Joseph was kayaking on the Hudson River. While looking at the Breakneck Ridge trail-head, he lost a whole bag of donuts. Joseph didn’t realize he had lost it for fifteen minutes. That’s when he turned back and started going in the opposite direction. When he found the bag, which was going at the speed of the Hudson’s current, it was two miles from the Breakneck Ridge trail-head.
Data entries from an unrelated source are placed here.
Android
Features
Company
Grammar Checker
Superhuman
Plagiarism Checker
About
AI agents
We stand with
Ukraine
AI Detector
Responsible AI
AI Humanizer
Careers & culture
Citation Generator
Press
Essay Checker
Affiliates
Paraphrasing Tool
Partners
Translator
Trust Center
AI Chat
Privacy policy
What is the speed of the current in the Hudson River?

Guest May 23, 2023

#1**0 **

Let x be the speed of Joseph's kayak and y be the speed of the current.

We know that Joseph was kayaking for 15 minutes and that the bag was 2 miles away from the Breakneck Ridge trail-head when he found it.

This means that Joseph traveled 15x miles and the bag traveled 15y miles.

We also know that the bag was carried downstream by the current, so the distance it traveled is equal to the distance it would have traveled if Joseph had been kayaking in the opposite direction for 15 minutes.

This means that 15y = 15x - 2

Solving for y, we get y = x - 2/3

Therefore, the speed of the current in the Hudson River is x - 2/3 = 2 - 2/3 = 4/3 miles per hour.

So the answer is 4/3

Guest May 23, 2023

#2**0 **

let his speed upstream=S

Let the speed of the current=C

Let the distance he covered paddling upstream=D

D / [S - C] = 15/60,

[D + 2] / [S + C]==[D+2] /C,

[2 - D] / C ==15/60, solve for C, D, S

**C==4 mph - speed of the current**

S ==8 mph - his speed in still water

D==1 mile - upstream from the Ridge when he realized he had lost his donuts.

Guest May 24, 2023